Mme Parisot, elle, aimerait l’institutionnaliser. Rien de tel qu’un ministère du Droit de la femme pour sexualiser la politique en assignant la femme à son sexe. Le critère du sexe serait de nouveau pertinent en politique, balayant d’une traite la victoire des féministes qui avait été justement de le supprimer, en faisant reconnaître que la femme était aussi apte que l’homme à représenter l’universel. La thèse avancée par les antiféministes de l’époque, selon laquelle la femme était par nature incapable de transcender la différence de sexes pour se soucier de l’intérêt général, serait donc in fine validée. Les machistes peuvent remercier Mme Parisot.

Bref, toutes ces gesticulations hystériques ne font que révéler les paradoxes de la lutte contre les inégalités homme femmes.

En ne cessant de radoter que tel film plaît aux femmes ou que tel roman ne peut intéresser qu’une femme, l’époque oublie, bien vite, que l’esprit n’a pas de sexe. Le politiquement correct fait donc dans le politiquement sexiste, et tout le monde applaudit.
Mais le ridicule est atteint lorsque la condamnation des attaques misogynes englobe également les marques de politesse et de galanterie que la gent masculine destine au beau sexe. Le « lady first» parvient à exaspérer les féministes les plus farouches, convaincues que tenir la porte à une femme ou bien lui donner la prééminence dans l’ouverture d’un débat public, sont des comportements sexistes. La civilité finit donc par être perçue comme une offense.

Mais le plus cocasse dans ce ramassis de paradoxes, c’est de voir ces militantes enfiévrées s’en référer à l’esprit jacobin alors qu’il a été le fossoyeur d’une sociabilité mixte, où la femme était l’actrice principale de la vie intellectuelle, artistique, et politique de notre pays. Elles se disent filles de 89 alors que la Terreur robespierriste aiguisait la guillotine pour trancher les têtes des femmes les plus puissantes et les plus libres d’esprit et de corps qui faisaient toute la gloire de la France.
Elles voient dans la Révolution française leur libération alors que l’épisode révolutionnaire marque le début même de leur asservissement. Ce n’est pas Marianne qui sort de la Révolution, mais Hercule le colosse, image virile du sans-culotte régénéré.
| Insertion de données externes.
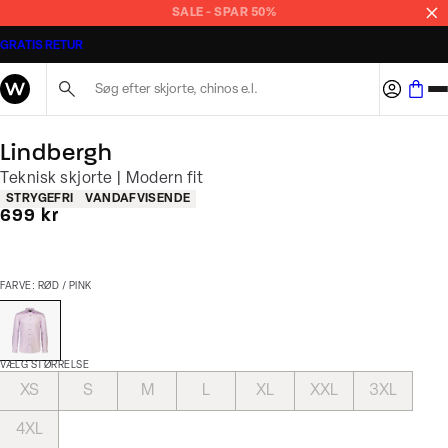
SALE - SPAR 50%
GRATIS RETUR
Søg her...
Lindbergh
Teknisk skjorte | Modern fit
Produkt egenskaber
STRYGEFRI
VANDAFVISENDE
I alt (inkl. rabat)
699 kr
FARVE: RØD / PINK
VÆLG STØRRELSE
XS
S
M
L
XL
XXL
3XL
4XL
De sa puissante main, le géant sacralise le peuple masculin et de l’autre il exclut, brutalement, les femmes de l’espace public, en les cloisonnant, pendant plus d’un siècle et demi, dans le domaine domestique.

Je voudrais donc finir sur une note personnelle. Au lieu de porter au pinacle notre Beauvoir nationale, je préfère aujourd’hui rendre hommage à Mme Roland, Mme du Châtelet, Mme de Condorcet, Mme Geoffrin, Mme Du Deffand, Mme Necker, (et bien d’autres encore sans oublier bien évidemment notre cheftaine bien-aimée !) qui ont contribué, à travers leurs salons, au bouillonnement et à la propagation des idées ainsi qu’à l’épanouissement de cette osmose si précieuse entre les hommes et les femmes, admirée par le monde entier et qui fut l’apothéose de la civilisation française.